═══ Gösterilen metin ═══

Cenneti “Bu Kitap” anlatır, tuzaklardan kurtulmanın çarelerini o sunar, yetimin hukukunu o korur, fakirin zenginin malında hakkı olduğunu o söyler, ebeveynine “öf ” demeyen çocukları o terbiye eder. Onu dinleyenler meyhanelerin, kumar bayilerinin, faiz müesseselerinin kapısına kilit vurur. Bu yüzden iblis bütün batıl yolları, insanlar ona gitmesin diye açtı; bütün ideolocyaları onun gölgesine sığınmasın diye kurguladı; bütün masalları, eşref-i mahlukat onu okuyup uyanmasın diye yazdı. İnsanlar ise iblisin ne yolunda ne masalında ne de gölgesinde huzur buldu. Yıllar sonra yanlıştan doğruya, çirkinden güzele, geceden gündüze gitmek için “Bu Kitap”tan başka buyruk olmadığını anladı insan. Fitne kopup sokaklar kan dolunca, insanlar evsiz-barksız kalıp umutlar solunca, “Bu Kitap okunup yaşansaydı böyle olmazdı.” dedi büyükler. Sonra anladılar ki iblis, Kur’ân-ı Kerîm diye onları başka buyruklara çağırmış. Yine iblisin adamları sahnede… Hubel’i korumak, Roma’nın yolunu açık tutmak için “Kur’ân Yolu” diye kendi ideolocyalarına çağırıyorlar; fakat küçük hafızlar, iffetli kızlar, izzetli delikanlılar, vakur babalar, imamlar, kumandanlar bu defa “Bu Kitab”ın izinden sapmazlarsa işte o zaman Doğu’yu ve Batı’yı yine “Bu Kitap” kurtaracak.

═══

▸ **Yapılacak iş**:
Aşağıdaki (a), (b) ve (c) ifadelerinin yukarıdaki metne uyup uymadığını belirleyin; her birine evet ya da hayır deyip metindeki belirleyici sözleri aynen alıntılayın. (a) “Bu Kitap”ı dinleyenler meyhanelerin kapısına kilit vurur. (b) İnsanlar iblisin yolunda huzur buldu. (c) Fitne kopunca büyükler, “Bu Kitap” okunup yaşansaydı böyle olmayacağını söyledi.

═══ Çıkarılan kayıtlar ═══

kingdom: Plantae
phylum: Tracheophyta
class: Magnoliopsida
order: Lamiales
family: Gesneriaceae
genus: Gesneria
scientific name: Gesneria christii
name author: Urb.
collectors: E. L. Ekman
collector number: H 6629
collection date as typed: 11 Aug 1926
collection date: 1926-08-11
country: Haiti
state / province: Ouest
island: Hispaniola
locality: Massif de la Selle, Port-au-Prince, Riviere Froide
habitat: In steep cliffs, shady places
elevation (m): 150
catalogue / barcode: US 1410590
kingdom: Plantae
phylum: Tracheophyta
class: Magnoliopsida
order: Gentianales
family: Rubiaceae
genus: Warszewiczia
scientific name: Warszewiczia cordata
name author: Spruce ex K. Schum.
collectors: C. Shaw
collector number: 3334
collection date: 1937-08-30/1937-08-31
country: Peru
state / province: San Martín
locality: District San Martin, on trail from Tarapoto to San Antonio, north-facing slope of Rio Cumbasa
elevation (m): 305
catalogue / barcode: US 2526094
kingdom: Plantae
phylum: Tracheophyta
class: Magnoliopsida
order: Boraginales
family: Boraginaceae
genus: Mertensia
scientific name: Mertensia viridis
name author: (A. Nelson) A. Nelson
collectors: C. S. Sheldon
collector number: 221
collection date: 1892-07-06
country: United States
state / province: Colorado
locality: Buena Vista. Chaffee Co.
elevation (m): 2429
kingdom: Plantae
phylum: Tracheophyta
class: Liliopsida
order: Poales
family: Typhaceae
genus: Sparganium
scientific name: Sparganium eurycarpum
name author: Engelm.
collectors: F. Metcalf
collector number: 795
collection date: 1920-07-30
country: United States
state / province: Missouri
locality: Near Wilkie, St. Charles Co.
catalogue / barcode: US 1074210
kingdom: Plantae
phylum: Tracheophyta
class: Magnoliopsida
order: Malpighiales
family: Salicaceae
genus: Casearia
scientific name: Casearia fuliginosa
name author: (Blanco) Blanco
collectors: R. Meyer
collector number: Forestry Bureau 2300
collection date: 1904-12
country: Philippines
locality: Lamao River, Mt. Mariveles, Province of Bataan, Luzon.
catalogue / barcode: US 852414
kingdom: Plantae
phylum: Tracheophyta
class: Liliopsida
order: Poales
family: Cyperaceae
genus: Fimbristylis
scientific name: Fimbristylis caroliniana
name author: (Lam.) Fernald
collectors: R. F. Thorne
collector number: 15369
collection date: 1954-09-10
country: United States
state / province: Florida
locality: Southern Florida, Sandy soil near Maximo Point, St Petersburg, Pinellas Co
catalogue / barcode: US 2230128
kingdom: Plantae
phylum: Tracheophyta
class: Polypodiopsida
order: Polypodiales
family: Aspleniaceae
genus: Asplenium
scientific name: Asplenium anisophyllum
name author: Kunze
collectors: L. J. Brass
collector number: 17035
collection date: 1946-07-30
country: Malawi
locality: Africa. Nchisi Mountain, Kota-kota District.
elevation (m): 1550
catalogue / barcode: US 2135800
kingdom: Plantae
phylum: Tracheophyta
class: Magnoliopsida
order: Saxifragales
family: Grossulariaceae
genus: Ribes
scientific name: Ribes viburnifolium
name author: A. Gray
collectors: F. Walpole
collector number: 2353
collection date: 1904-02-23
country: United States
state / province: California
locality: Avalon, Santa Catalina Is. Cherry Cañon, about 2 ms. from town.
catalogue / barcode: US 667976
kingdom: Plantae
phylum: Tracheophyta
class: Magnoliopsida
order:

═══

▸ **Nihai sonuç**:
(a) Evet: «Onu dinleyenler meyhanelerin, kumar bayilerinin, faiz müesseselerinin kapısına kilit vurur.»
(b) Hayır: «İnsanlar ise iblisin ne yolunda ne masalında ne de gölgesinde huzur buldu.»
(c) Evet: «Fitne kopup sokaklar kan dolunca, insanlar evsiz-barksız kalıp umutlar solunca, “Bu Kitap okunup yaşansaydı böyle olmazdı.” dedi büyükler.»